Saved entries:

*** Block opens ***

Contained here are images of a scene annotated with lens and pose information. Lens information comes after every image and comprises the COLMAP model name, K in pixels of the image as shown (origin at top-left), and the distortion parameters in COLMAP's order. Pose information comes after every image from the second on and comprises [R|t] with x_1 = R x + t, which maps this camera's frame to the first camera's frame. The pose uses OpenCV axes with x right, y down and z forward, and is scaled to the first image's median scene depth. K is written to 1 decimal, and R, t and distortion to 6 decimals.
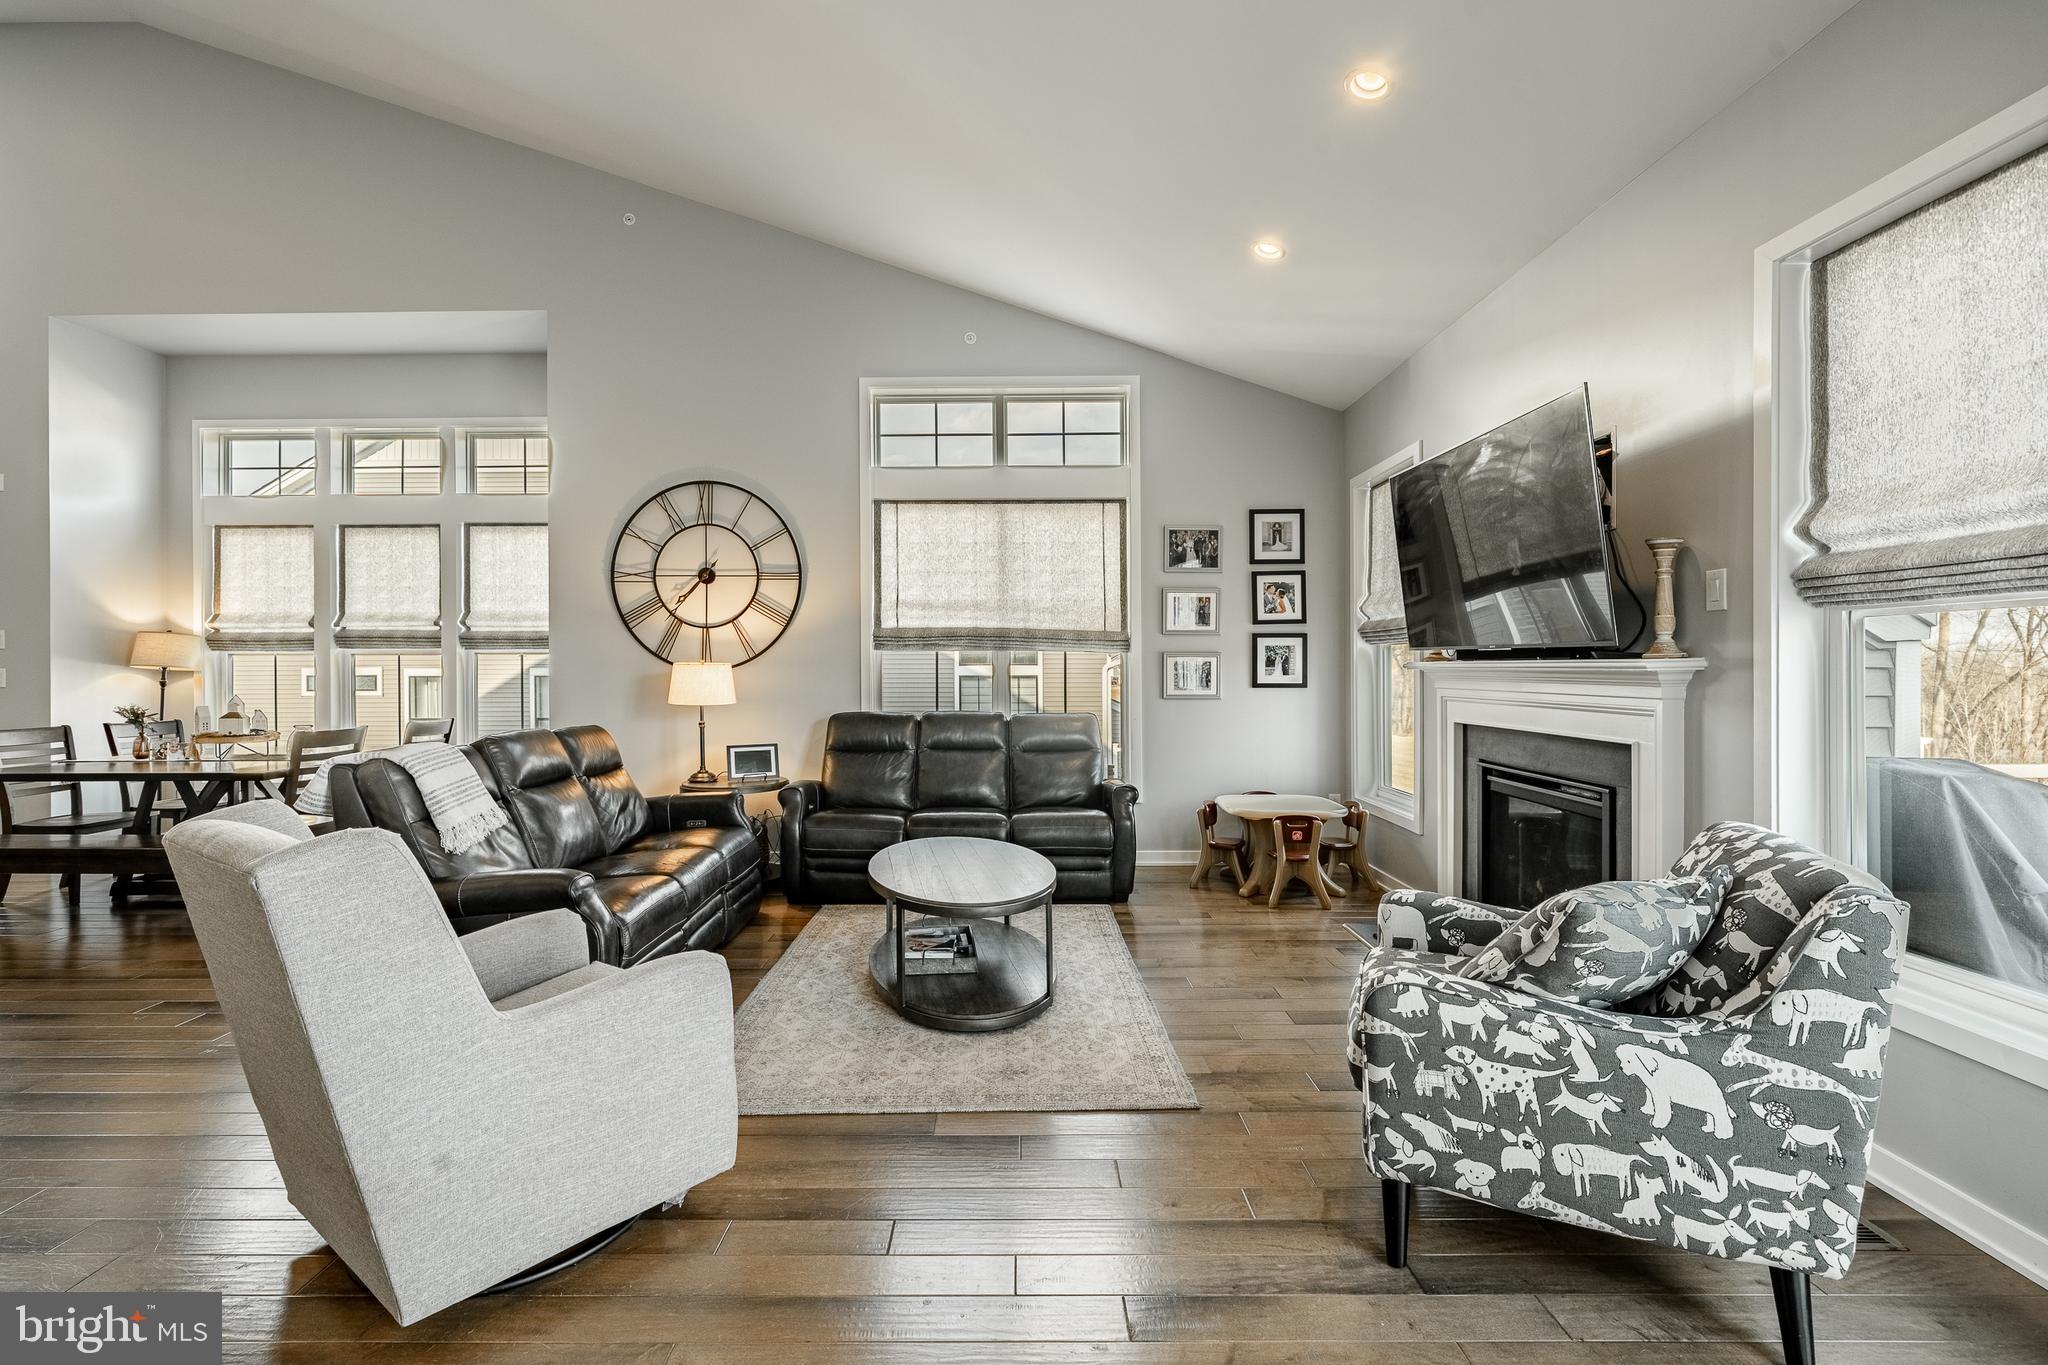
lens RADIAL K [[895.4, 0, 1010.2], [0, 895.4, 668.2], [0, 0, 1]] dist [-0.004836, 0.000440]
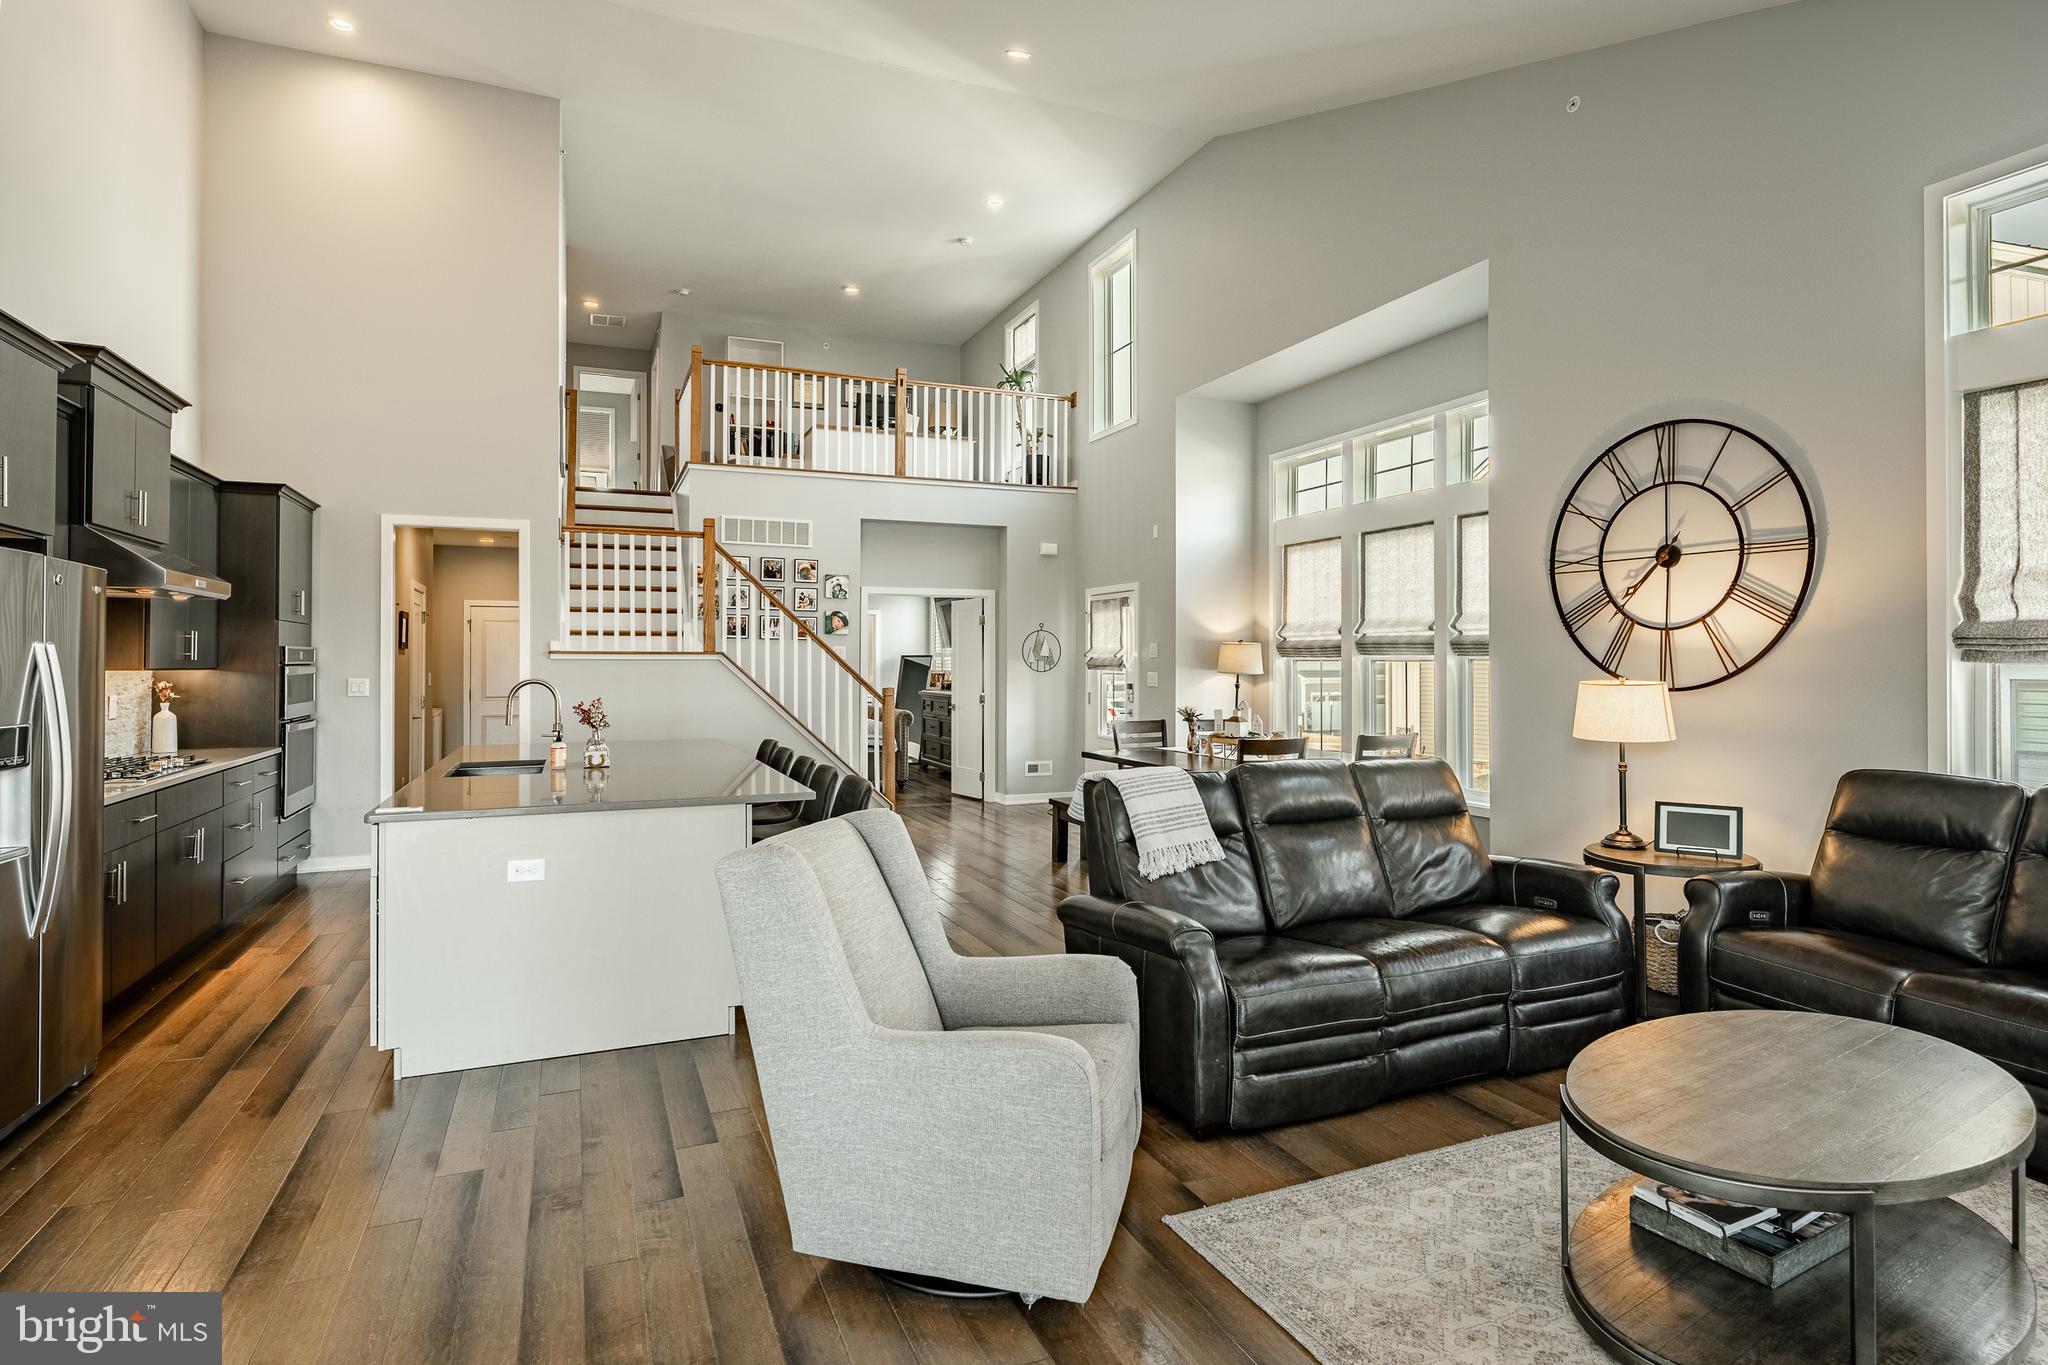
lens RADIAL K [[1040.8, 0, 1016.0], [0, 1040.8, 674.6], [0, 0, 1]] dist [0.002949, -0.004112]
pose [[0.390471, 0.015430, -0.920486, 0.218515], [0.002774, 0.999835, 0.017936, -0.025923], [0.920611, -0.009557, 0.390364, 0.205170]]
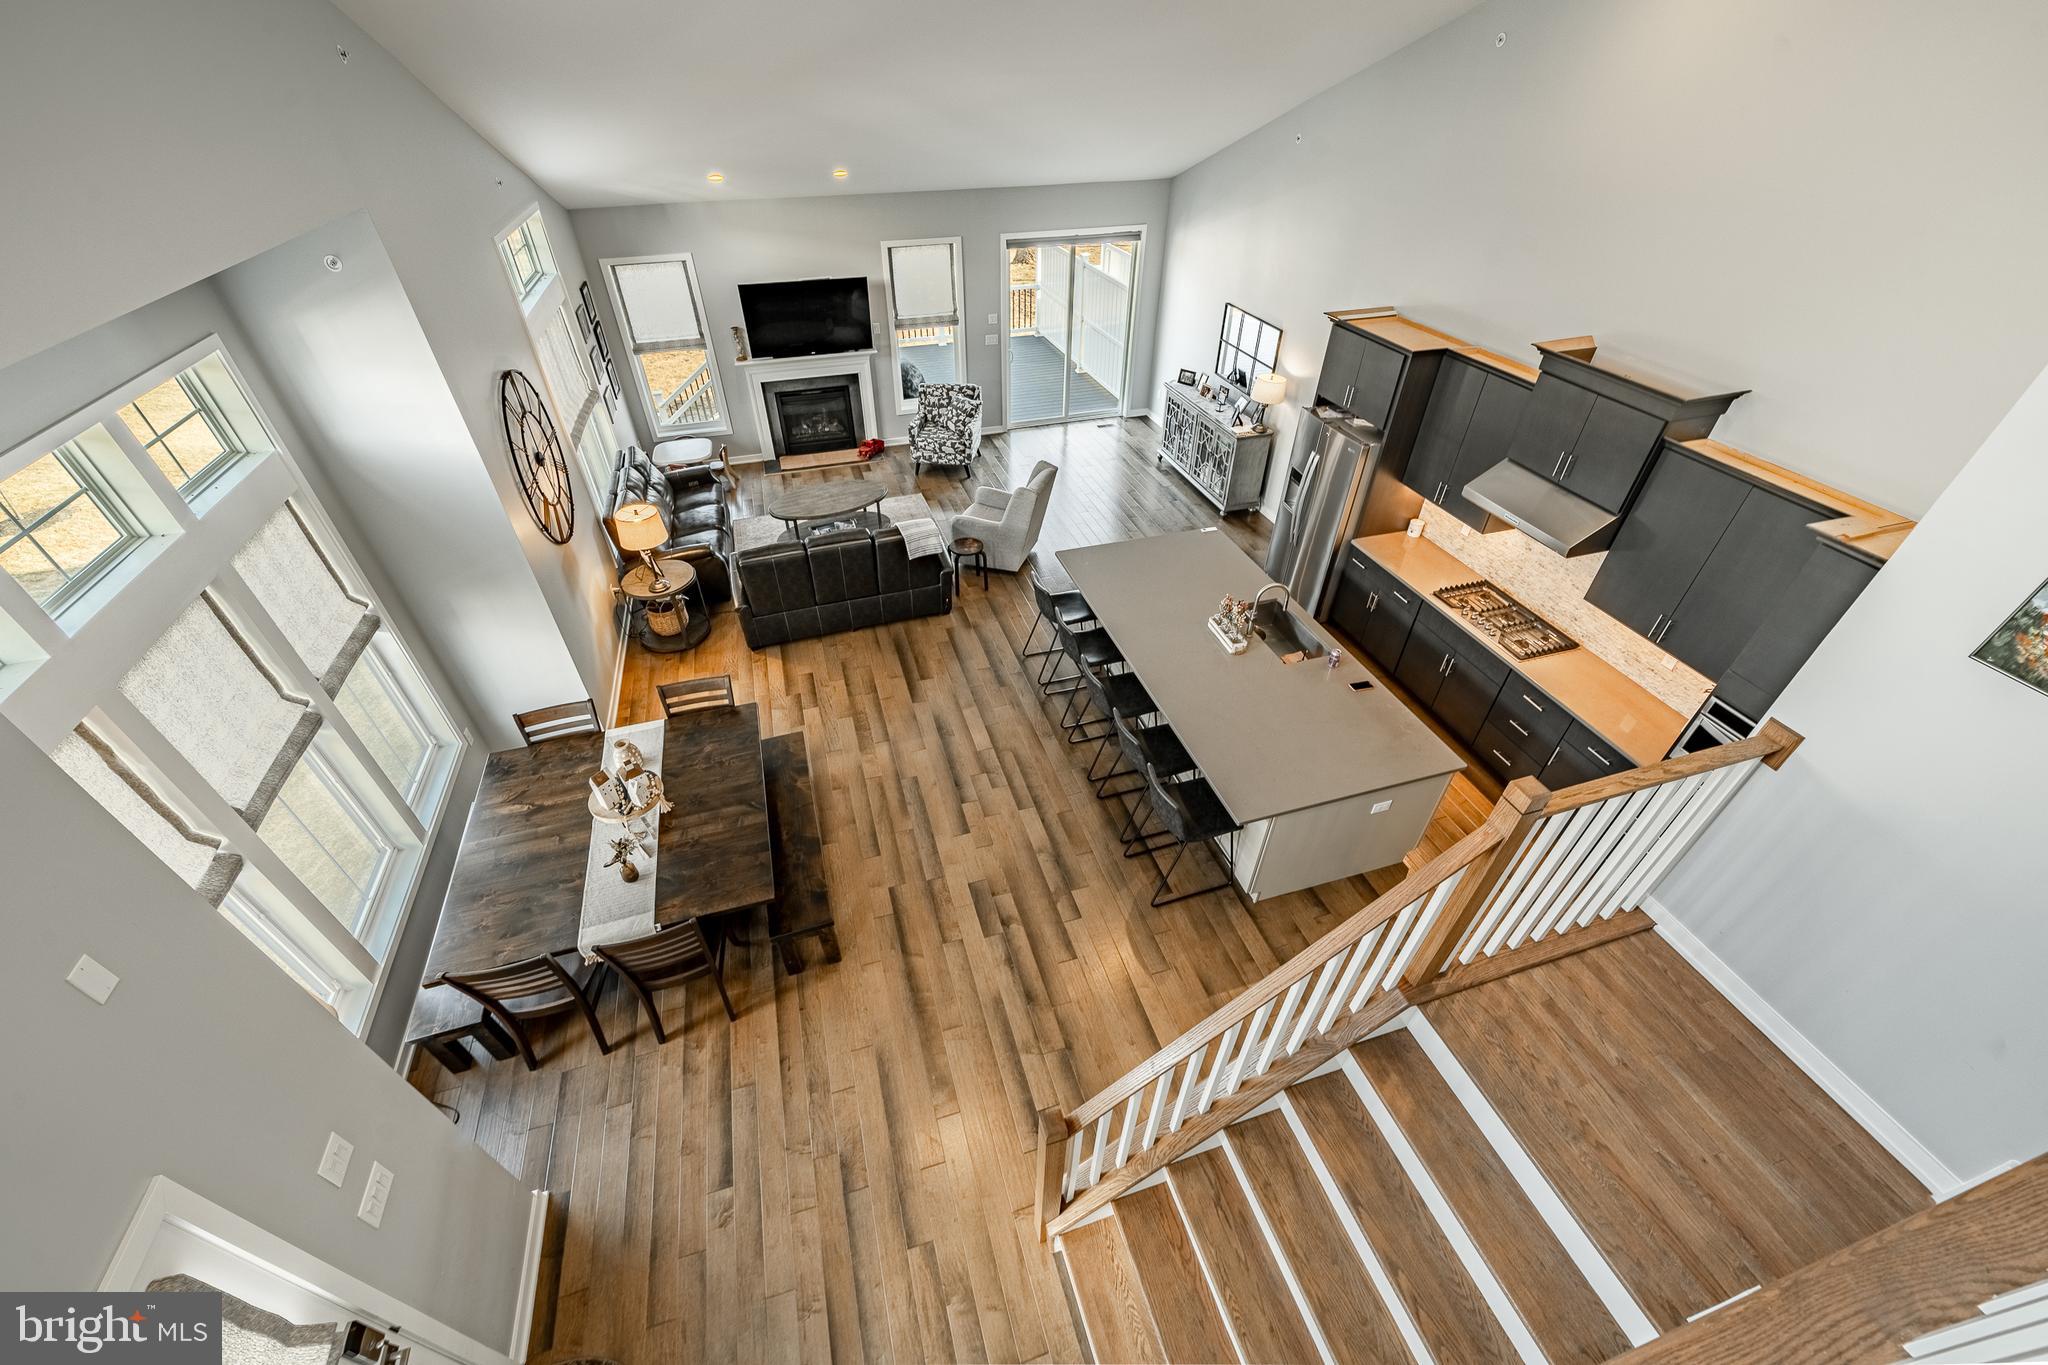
lens RADIAL K [[782.2, 0, 1024.8], [0, 782.2, 687.6], [0, 0, 1]] dist [-0.009577, 0.000399]
pose [[-0.302978, -0.604113, 0.737056, -1.435297], [-0.001169, 0.773643, 0.633621, -0.508482], [-0.952997, 0.191112, -0.235103, 0.704745]]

*** Block closes ***

• WORK REQUIRED
Rewrite all of the material above with "scene" changed to "setting" and everything else kept the same. Leave the pictures out.

• RESULT
Contained here are images of a setting annotated with lens and pose information. Lens information comes after every image and comprises the COLMAP model name, K in pixels of the image as shown (origin at top-left), and the distortion parameters in COLMAP's order. Pose information comes after every image from the second on and comprises [R|t] with x_1 = R x + t, which maps this camera's frame to the first camera's frame. The pose uses OpenCV axes with x right, y down and z forward, and is scaled to the first image's median setting depth. K is written to 1 decimal, and R, t and distortion to 6 decimals.
lens RADIAL K [[895.4, 0, 1010.2], [0, 895.4, 668.2], [0, 0, 1]] dist [-0.004836, 0.000440]
lens RADIAL K [[1040.8, 0, 1016.0], [0, 1040.8, 674.6], [0, 0, 1]] dist [0.002949, -0.004112]
pose [[0.390471, 0.015430, -0.920486, 0.218515], [0.002774, 0.999835, 0.017936, -0.025923], [0.920611, -0.009557, 0.390364, 0.205170]]
lens RADIAL K [[782.2, 0, 1024.8], [0, 782.2, 687.6], [0, 0, 1]] dist [-0.009577, 0.000399]
pose [[-0.302978, -0.604113, 0.737056, -1.435297], [-0.001169, 0.773643, 0.633621, -0.508482], [-0.952997, 0.191112, -0.235103, 0.704745]]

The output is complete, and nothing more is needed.